Best Parameters: {'classifier__n_estimators': 700, 'classifier__min_samples_split': 5, 'classifier__min_samples_leaf': 2, 'classifier__max_features': 'sqrt', 'classifier__max_depth': 50, 'classifier__bootstrap': True}
Best Cross-Validation Score: 0.8442000000000001


## Step 6: Make Predictions
We use the **best trained model** to predict labels for the evaluation dataset.

In [41]:
# Making the predictions

best_model = rand_search.best_estimator_

X_eval = fetch_data('EvaluateOnMe.csv')

y_eval = best_model.predict(X_eval)

# Save Predictions to File
with open("labels.txt", "w") as f:
    for prediction in y_eval:
        f.write(prediction + linesep)

## Compute Prediction Accuracy with Ground Truth Labels
We compare our predictions to the ground truth labels.

In [42]:
def read_labels(file_path):
    """Reads label files and returns them as lists."""
    with open(file_path, mode="r", encoding="utf-8") as file:
        return [line.strip() for line in file]

def calculate_label_correctness(file1_labels, file2_labels):
    """Compares two lists of labels and calculates correctness percentage."""
    min_length = min(len(file1_labels), len(file2_labels))
    file1_labels, file2_labels = file1_labels[:min_length], file2_labels[:min_length]
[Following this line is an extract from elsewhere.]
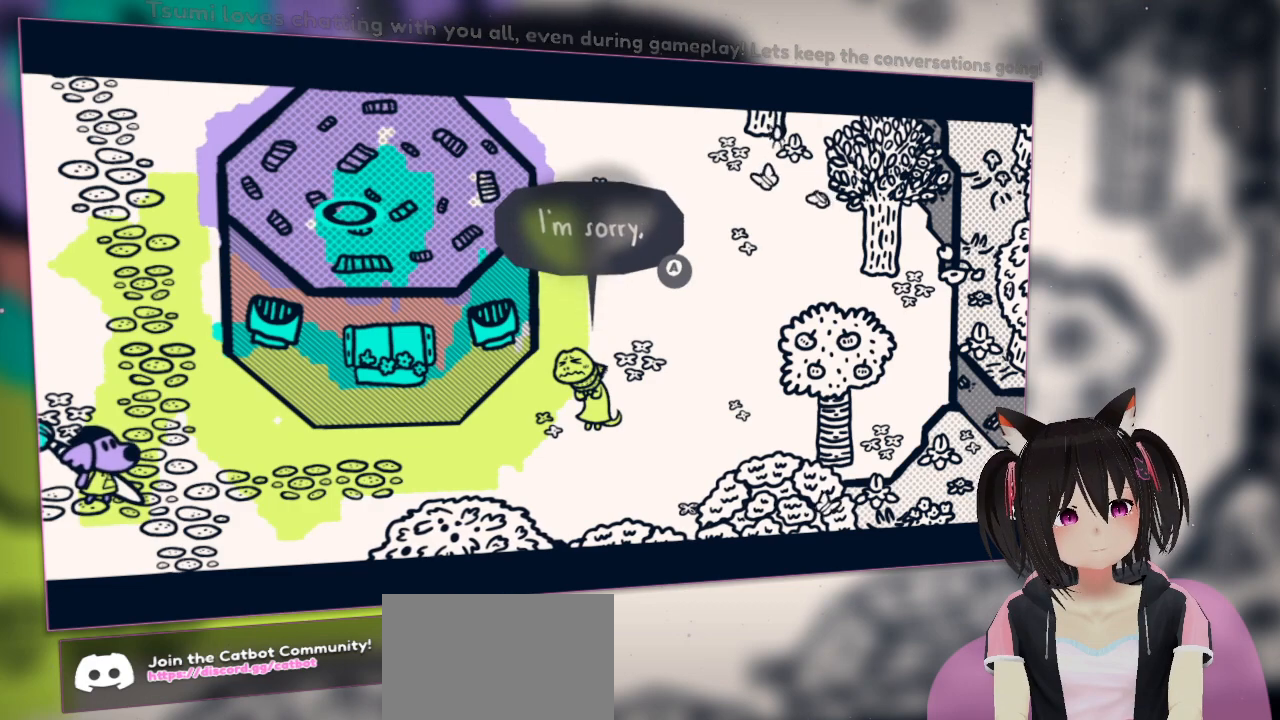
{"dt_ms": 500, "buttons": [], "left_stick": "center", "right_stick": "center", "events": [[117, "B", "down"], [250, "B", "up"]]}
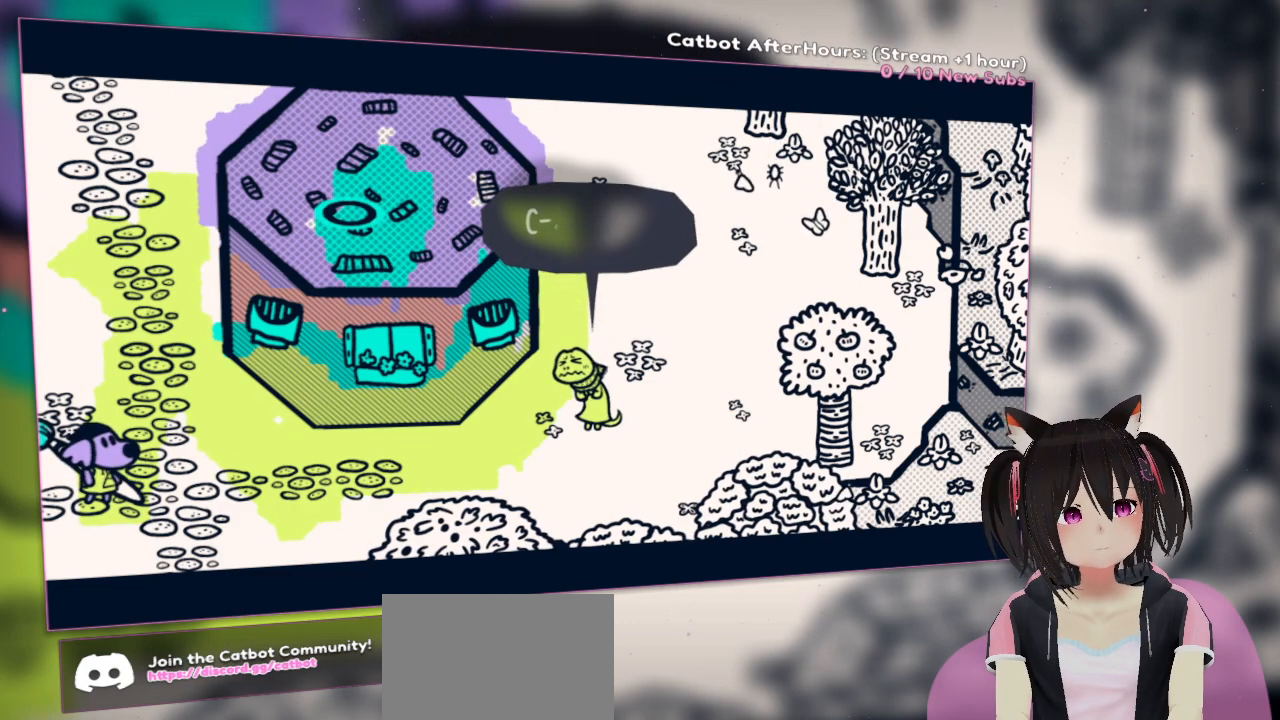
{"dt_ms": 500, "buttons": [], "left_stick": "center", "right_stick": "center", "events": []}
    matches = sum(1 for label1, label2 in zip(file1_labels, file2_labels) if label1 == label2)
    return (matches / min_length) * 100

csv_path = "EvaluationGT-5505b867-40a4-47b3-970b-d72adde17321.csv"
txt_path = "labels.txt"

csv_labels = read_labels(csv_path)
txt_labels = read_labels(txt_path)

percentage_correct = calculate_label_correctness(csv_labels, txt_labels)
print(f"Percentage of Matching Labels: {percentage_correct:.2f}%")

Percentage of Matching Labels: 84.82%


## Step 8: Summary of Results
- The best model was **{Random Forest}** with an average accuracy of **84.42%**.
- Predictions were saved in `labels.txt`.
- The correctness of our predictions against the ground truth is **84.82%**.